I also find the subjective nature of these models interesting, but in this case the difference in my experiences between Sonnet 4.5 and GPT-5 Codex, and especially GPT-5 Pro, for code review is pretty stark. GPT-5 is consistently much better at hard logic problems, which code review often involves.
I have had GPT-5 point out dozens of complex bugs to me. Often in these cases I will try to see if other models can spot the same problems, and Gemini has occasionally but the Claude models never have (using Opus 4, 4.1, and Sonnet 4.5). These are bugs like complex race conditions or deadlocks that involve complex interactions between different parts of the codebase. GPT-5 and Gemini can spot these types of bugs with a decent accuracy, while I’ve never had Claude point out a bug like this.

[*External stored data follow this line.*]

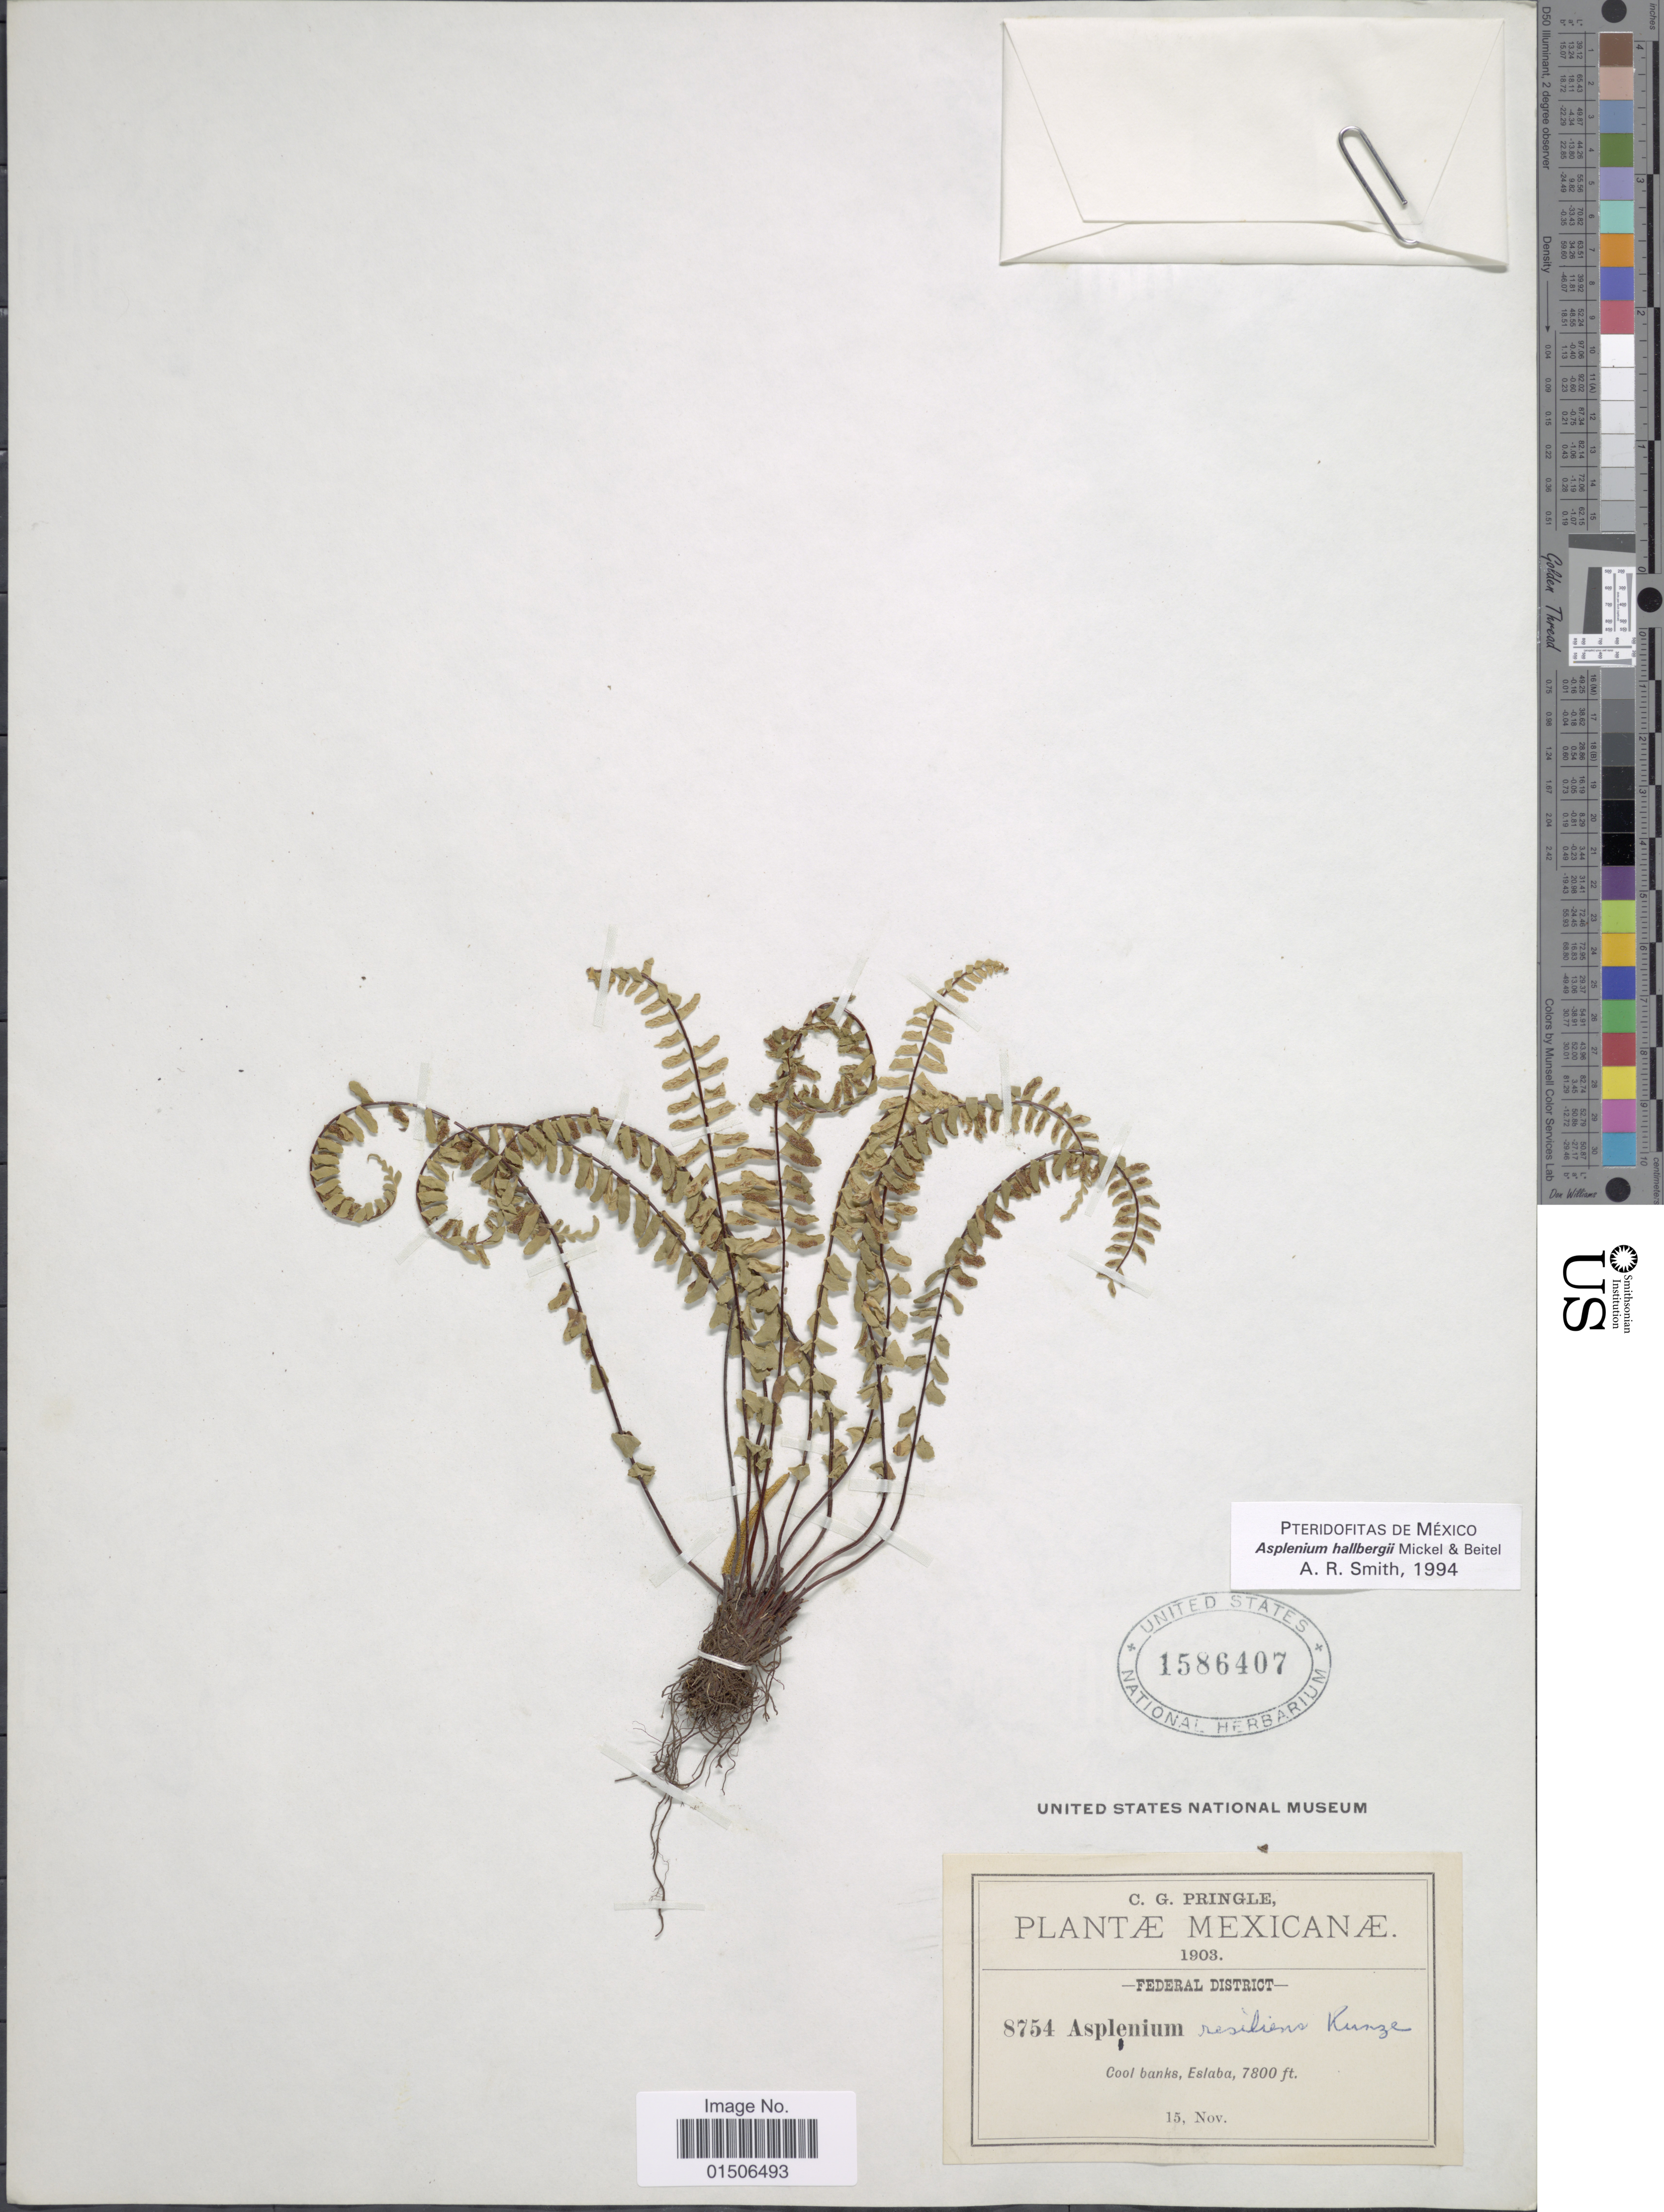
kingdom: Plantae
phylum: Tracheophyta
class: Polypodiopsida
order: Polypodiales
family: Aspleniaceae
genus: Asplenium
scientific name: Asplenium hallbergii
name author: Mickel & Beitel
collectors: C. G. Pringle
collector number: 8754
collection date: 1903-11-15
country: Mexico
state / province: México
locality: Federal District, Cool banks, Eslaba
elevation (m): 2377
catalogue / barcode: US 1586407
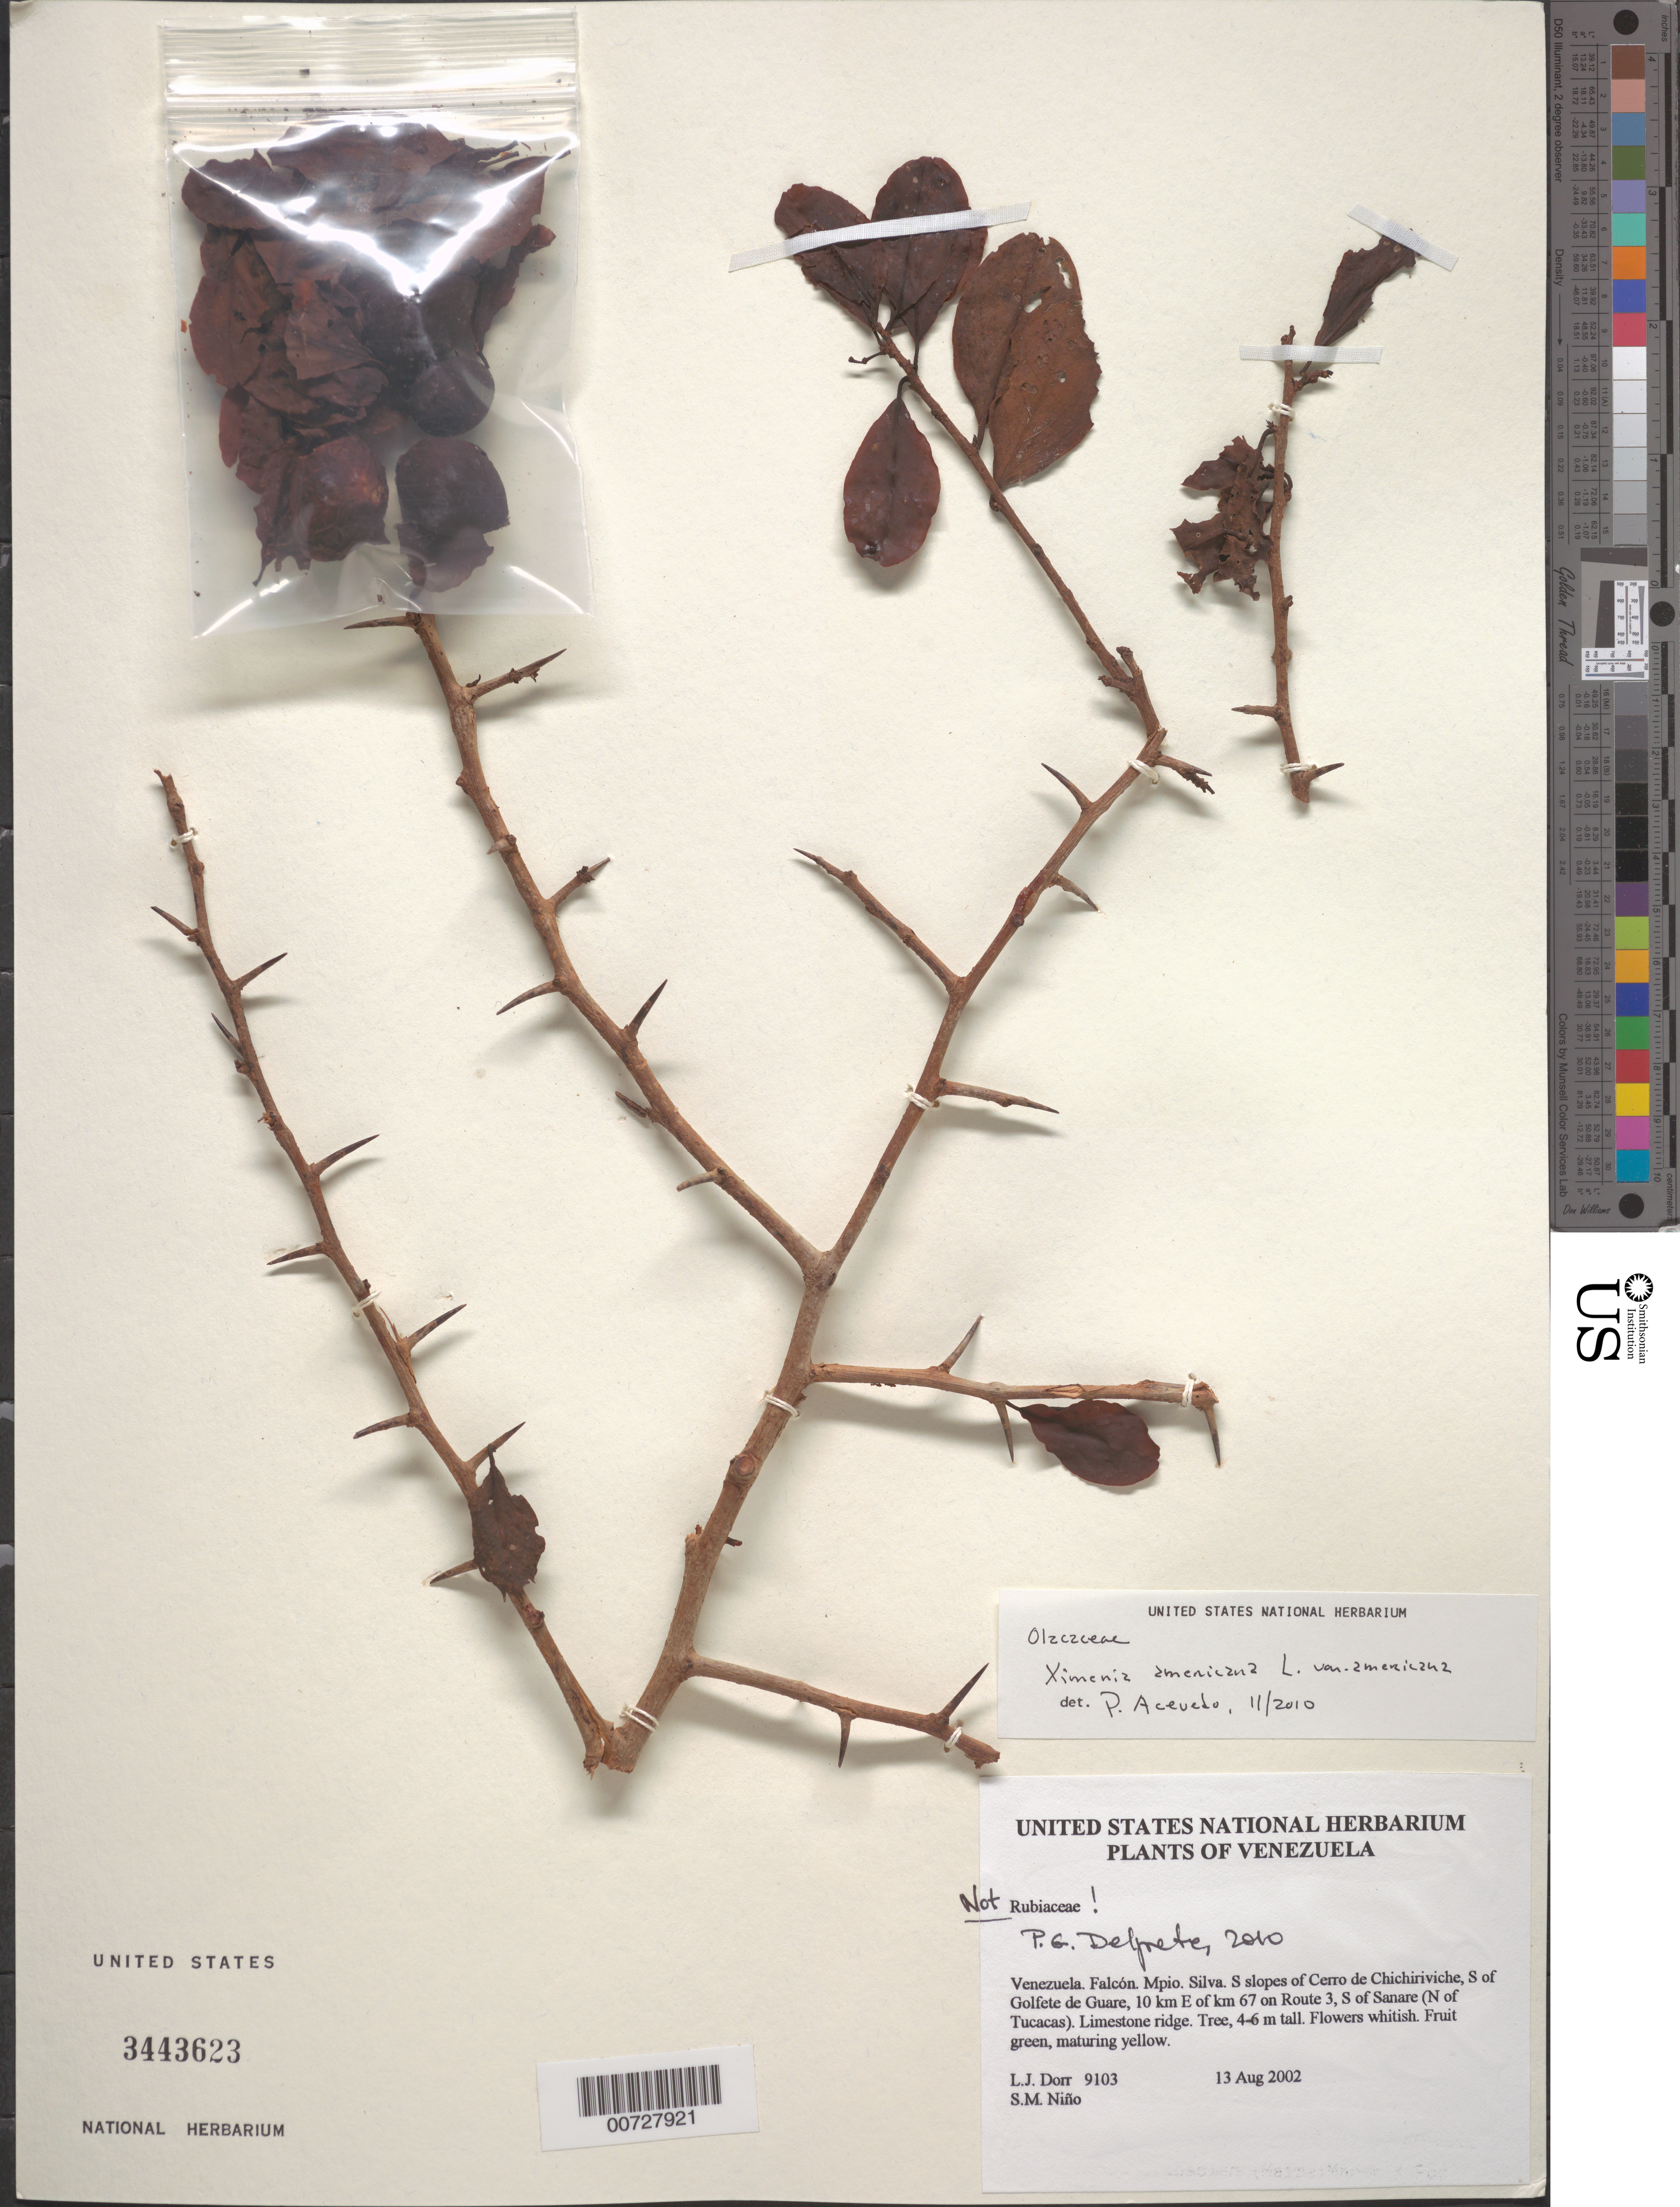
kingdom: Plantae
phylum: Tracheophyta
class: Magnoliopsida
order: Santalales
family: Ximeniaceae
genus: Ximenia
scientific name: Ximenia americana var. americana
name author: L.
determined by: Acevedo-Rodríguez, P., (BOT), Smithsonian Institution - National Museum of Natural History (UNITED STATES)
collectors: L. J. Dorr & S. M. Niño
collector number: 9103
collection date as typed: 13 Aug 2002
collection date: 2002-08-13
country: Venezuela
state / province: Falcón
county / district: Silva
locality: S slopes of Cerro de Chichiriviche, S of Golfete de Guare, 10 km E of km 67 on Route 3, S of Sanare (N of Tucacas).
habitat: Limestone ridge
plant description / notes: MO, PORT, US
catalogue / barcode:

If you haven’t tried it, I would try the codex /review feature and compare its results to asking Sonnet to do a review. For me, the difference is very clear for code review. For actual coding tasks, both models are much more varied, but for code review I’ve never had an instance where Claude pointed out a serious bug that GPT-5 missed. And I use these tools for code review all the time.
I've noticed something similar. I've been working on some concurrency libraries for elixir and Claude constantly gets things wrong, but GPT5 can recognize the techniques I'm using and the tradeoffs.